Cloudflare, which operates a content delivery network it also uses to provide DDoS protection services for websites, is in the middle of a push to vastly expand its global data center network. CDNs are usually made up of small-footprint nodes, but those nodes need to be in many places around the world.
As it expands, the company is making a big bet on ARM, the emerging alternative to Intel’s x86 processor architecture, which has dominated the data center market for decades.
Cloudflare just launched a new data center in Macau. And in Riyadh. And in Reykjavik. It’s launched data centers in Istanbul, Kathmandu, Phmon Penh, Beirut, and in CEO Matthew Prince’s home town, Salt Lake City. “Our goal in March is 31 new sites in 31 days, and maybe 22 of those already have equipment racked and loaded and ready to go,” he told Data Center Knowledge.
It’s an ambitious target that he admits the company might not quite manage – in 2012 a similar project launched ten data centers in 30 days – but he expects to at least get close. “It will be somewhere between 27 and 31. And what’s fun is that it’s starting to be cities where I don’t know where they are!”
Apart from giving Prince the pleasure of testing reporters’ knowledge of Eastern European capitals, adding so many new locations is how the company keeps building out a network that can shrug off the kind of DDoS attack that targeted GitHub last month. It was the largest of the kind ever recorded, but Cloudflare sees large-scale attacks against its customers fairly regularly, Prince told us. “It was an exciting week, because someone found a new toy, but it was also a boring week, because we’ve graduated to a scale where even terabyte-scale attacks don't cause us a lot of trouble.”

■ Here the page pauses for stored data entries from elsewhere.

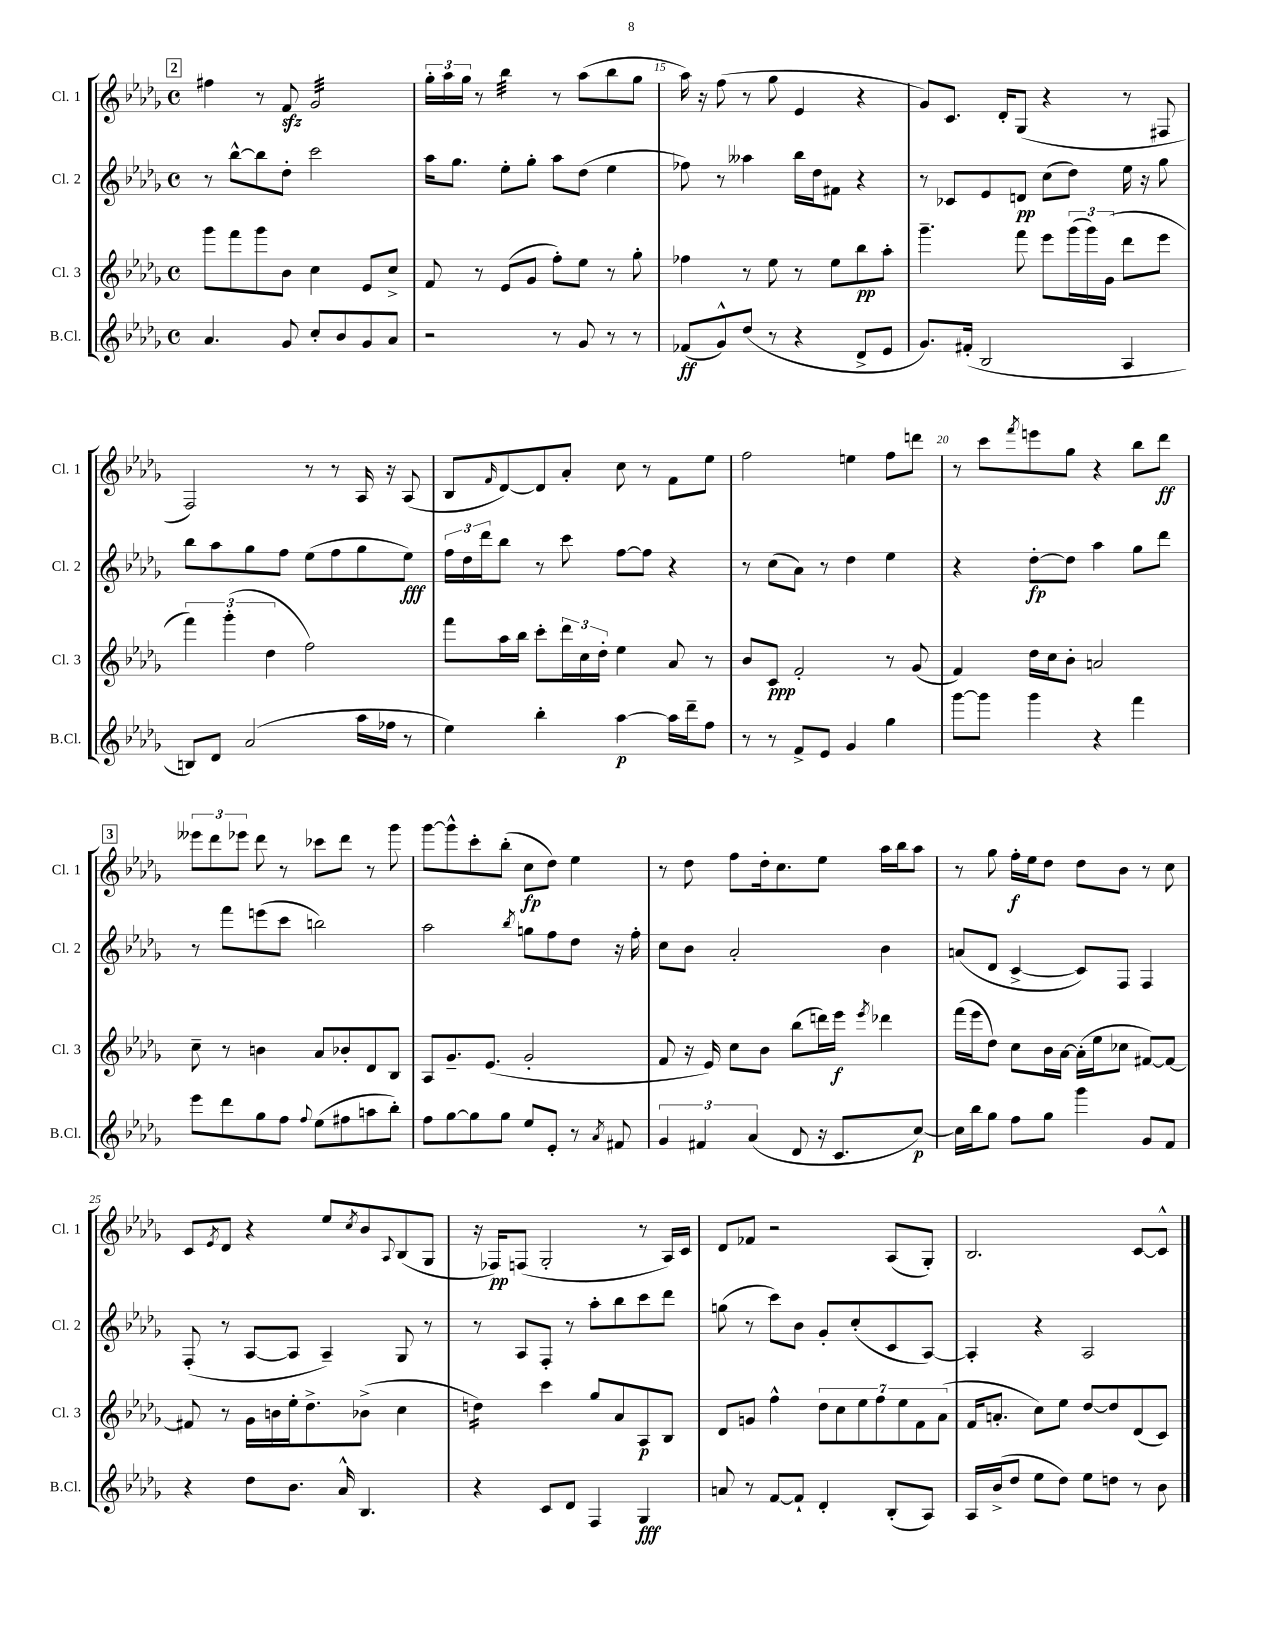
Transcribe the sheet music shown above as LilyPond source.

<<
\new StaffGroup <<
\new Staff = "s0" \with { instrumentName = "Cl. 1" shortInstrumentName = "Cl. 1" } {
    \clef treble \key des \major \defaultTimeSignature \time 4/4
    \mark \markup { \box "2" } fis''4 r8 f'8\sfz ges'2:32 |
    \tuplet 3/2 { ges''16-. aes''16 ges''16 } r8 bes''4:32 r8 aes''8( bes''8 ges''8 |
    aes''16) r16 f''8( r8 ges''8 ees'4 r4 |
    ges'8) c'8. des'16-. ges8( r4 r8 fis8 |
    f2) r8 r8 aes16 r16 aes8( |
    bes8 \grace { f'16 } des'8~) des'8 aes'8-. c''8 r8 f'8 ees''8 |
    f''2 e''4 f''8 d'''8 |
    r8 c'''8 \acciaccatura { f'''8 } e'''8 ges''8 r4 bes''8 des'''8\ff |
    \mark \markup { \box "3" } \tuplet 3/2 { eeses'''8 des'''8 ees'''8 } des'''8 r8 ces'''8 des'''8 r8 ges'''8 |
    ges'''8~ ges'''8-^ c'''8-. bes''8-.( c''8\fp des''8) ees''4 |
    r8 des''8 f''8 des''16-. c''8. ees''8 aes''16 bes''16 aes''8 |
    r8 ges''8 f''16-.\f ees''16 des''8 des''8 bes'8 r8 c''8 |
    c'8 \acciaccatura { ees'8 } des'8 r4 ees''8 \acciaccatura { c''8 } bes'8 \appoggiatura { aes8 } bes8( ges8 |
    r16 fes16\pp) f8( ges2-. r8 aes16) c'16 |
    des'8 fes'8 r2 aes8( ges8-.) |
    bes2. c'8~ c'8-^ \bar "|." |
}
\new Staff = "s1" \with { instrumentName = "Cl. 2" shortInstrumentName = "Cl. 2" } {
    \clef treble \key des \major \defaultTimeSignature \time 4/4
    \mark \markup { \box "2" } r8 bes''8~-^ bes''8 des''8-. c'''2 |
    aes''16 ges''8. ees''8-. ges''8-. aes''8 des''8( ees''4 |
    fes''8) r8 aeses''4 bes''16 des''16 fis'8 r4 |
    r8 ces'8 ees'8 d'8\pp c''8( des''8) ees''16 r16 ges''8 |
    bes''8 aes''8 ges''8 f''8 ees''8( f''8 ges''8 ees''8\fff) |
    \tuplet 3/2 { f''16 des''16 des'''16 } bes''8 r8 c'''8 f''8~ f''8 r4 |
    r8 c''8( aes'8) r8 des''4 ees''4 |
    r4 des''8~-.\fp des''8 aes''4 ges''8 des'''8 |
    \mark \markup { \box "3" } r8 f'''8 e'''8( c'''8 b''2) |
    aes''2 \acciaccatura { bes''8 } g''8 f''8 des''8 r16 f''16-. |
    c''8 bes'8 aes'2-. bes'4 |
    a'8( des'8 c'4~-> c'8) f8 f4 |
    f8-.( r8 aes8~ aes8 aes4--) ges8 r8 |
    r8 aes8 f8-. r8 aes''8-. bes''8 c'''8 des'''8 |
    g''8( r8 c'''8) bes'8 ges'8-. c''8-.( c'8 aes8~) |
    aes4-. r4 aes2 \bar "|." |
}
\new Staff = "s2" \with { instrumentName = "Cl. 3" shortInstrumentName = "Cl. 3" } {
    \clef treble \key des \major \defaultTimeSignature \time 4/4
    \mark \markup { \box "2" } ges'''8 f'''8 ges'''8 bes'8 c''4 ees'8 c''8-> |
    f'8 r8 ees'8( ges'8 f''8-.) ees''8 r8 ges''8-. |
    fes''4 r8 ees''8 r8 ees''8 bes''8\pp aes''8-. |
    ges'''4.-- f'''8 ees'''8 \tuplet 3/2 { ges'''16( ges'''16) ges'16( } des'''8 ees'''8 |
    \tuplet 3/2 { f'''4) ges'''4-.( des''4 } f''2) |
    f'''8 aes''16 bes''16 c'''8-. \tuplet 3/2 { des'''16 c''16 des''16-. } ees''4 aes'8 r8 |
    bes'8 c'8\ppp f'2-. r8 ges'8( |
    f'4) des''16 c''16 bes'8-. a'2 |
    \mark \markup { \box "3" } c''8-- r8 b'4 aes'8 bes'8-. des'8 bes8 |
    aes8 ges'8.-- ees'8.( ges'2-. |
    f'8 r16 ees'16) c''8 bes'8 bes''8( d'''16) ees'''16\f \acciaccatura { ees'''8 } des'''4 |
    f'''16( ees'''16 des''8) c''8 bes'16 aes'16~ aes'16-.( ees''16 ces''8 fis'8~) fis'8~ |
    fis'8 r8 ges'16 b'16 ees''16-. des''8.-> bes'8->( c''4 |
    d''4:16) c'''4 ges''8 aes'8 aes8\p bes8 |
    des'8 g'8 f''4-^ \tuplet 7/4 { des''8 c''8 ees''8 f''8 ees''8 f'8 aes'8( } |
    f'16 a'8.-. c''8) ees''8 des''8~ des''8 des'8( c'8) \bar "|." |
}
\new Staff = "s3" \with { instrumentName = "B.Cl." shortInstrumentName = "B.Cl." } {
    \clef treble \key des \major \defaultTimeSignature \time 4/4
    \mark \markup { \box "2" } aes'4. ges'8 c''8-. bes'8 ges'8 aes'8 |
    r2 r8 ges'8 r8 r8 |
    fes'8\ff( ges'8-^) des''8( r8 r4 des'8-> ees'8 |
    ges'8.) fis'16-.( bes2 aes4 |
    b8) des'8 aes'2( aes''16 fes''16 r8 |
    ees''4) bes''4-. aes''4~\p aes''16 des'''16-- f''8 |
    r8 r8 f'8-> ees'8 ges'4 ges''4 |
    ges'''8~ ges'''8 ges'''4 r4 f'''4 |
    \mark \markup { \box "3" } ees'''8 des'''8 ges''8 f''8 \appoggiatura { f''8 } ees''8( fis''8 a''8 bes''8-.) |
    f''8 ges''8~ ges''8 ges''8 ees''8 ees'8-. r8 \acciaccatura { aes'8 } fis'8 |
    \tuplet 3/2 { ges'4 fis'4 aes'4( } des'8 r16 c'8. c''8~\p) |
    c''16 bes''16 ges''8 f''8 ges''8 ges'''4 ges'8 f'8 |
    r4 des''8 bes'8. aes'16-^ bes4. |
    r4 c'8 des'8 f4 ges4\fff |
    a'8 r8 f'8~ f'8-! des'4-. bes8-.( aes8) |
    aes16 bes'16->( des''8 ees''8 des''8) ees''8 d''8 r8 bes'8 \bar "|." |
}
>>
>>
\layout { \context { \Score currentBarNumber = #13 \override BarNumber.break-visibility = ##(#f #t #t) barNumberVisibility = #(every-nth-bar-number-visible 5) } }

The key is having a network that’s distributed enough to absorb enormous floods of malicious traffic. One way Cloudflare keeps its costs down is by connecting the nodes of its network with local ISPs. “It’s slightly more expensive to get gear to these places, so you effectively have slightly … higher CapEx, but the bandwidth costs just by far trump that. And if you go directly into these regions, you're able to directly connect with the ISPs there and exchange traffic at no cost.”
It also keeps costs down by pre-configuring routers in new data centers (usually in existing colocation facilities) so that its engineers can set up and run servers remotely, PXE-booting across a VPN from the nearest Cloudflare site. Many of the facilities the company uses have never been visited by any of its employees.
By the end of 2018, Prince plans to have Cloudflare data centers in 200 cities around the world (at the beginning of March the number was over 125). At that point, he said, around 95 percent of the world’s population will live in a city with a Cloudflare data center. “We constantly have to be moving our gear closer to where people are, so we’re looking for anywhere there’s a major population center and moving in.”
Arrival of 5G wireless networks will make this even more important, as next-generation applications will push the limits of what a mobile device can do. “It becomes a question of how much you can take the devices we’re walking around with and have them intelligently use the thing that’s right next to them (computing infrastructure) to augment what it is that they're doing,” Prince said.
To keep further expansion affordable, Cloudflare is planning a massive architectural change. The company will soon start deploying ARM servers in its data centers, Prince said, expecting that the alternative to x86 will be cheaper to buy and to keep running due to their lower power requirements and to the nature of Cloudflare’s workload.
The company has already moved away from Intel SSDs after finding the performance wasn’t enough for its needs. (All Cloudflare servers use SSDs to cache data from the web sites it protects.) “I’d give better-than-even odds that by Q4 this year we will no longer spend any money with Intel,” Prince told us.
“We think we're now at a point where we can go one hundred percent to ARM. In our analysis, we found that even if Intel gave us the chips for free, it would still make sense to switch to ARM, because the power efficiency is so much better.”
That may not be true for every data center, but ARM is a good fit for Cloudflare’s workload. Lower-power chips are also good to have in the cities where its servers may be deployed in older and less efficient facilities.
“Every request that comes in to Cloudflare is independent of every other request, so what we really need is as many cores per Watt as we can possibly get,” Prince explained. “The only metric we spend time thinking about is cores per Watt and requests per Watt.” The ARM-based Qualcomm Centriq processors perform very well by that measure. “They've got very high core counts at very lower power utilization in Gen 1, and in Gen 2 they're just going to widen their lead.”
Qualcomm started shipping Centriq, aimed at hyper-scale cloud platforms, last November. The hyper-scalers, who together make up a huge portion of the server-chip market, have been open to ARM. Microsoft, for example, said last year that the architecture could one day power half of its entire workload.
The Cloudflare team (which includes former Intel engineers) didn’t initially expect ARM processors to perform so well for its needs, especially with the open source software the service is built on. “They started testing the workloads, and they were just blown away. It was so much easier than we thought it would be. Performance is already better, and the power performance is just incredible.”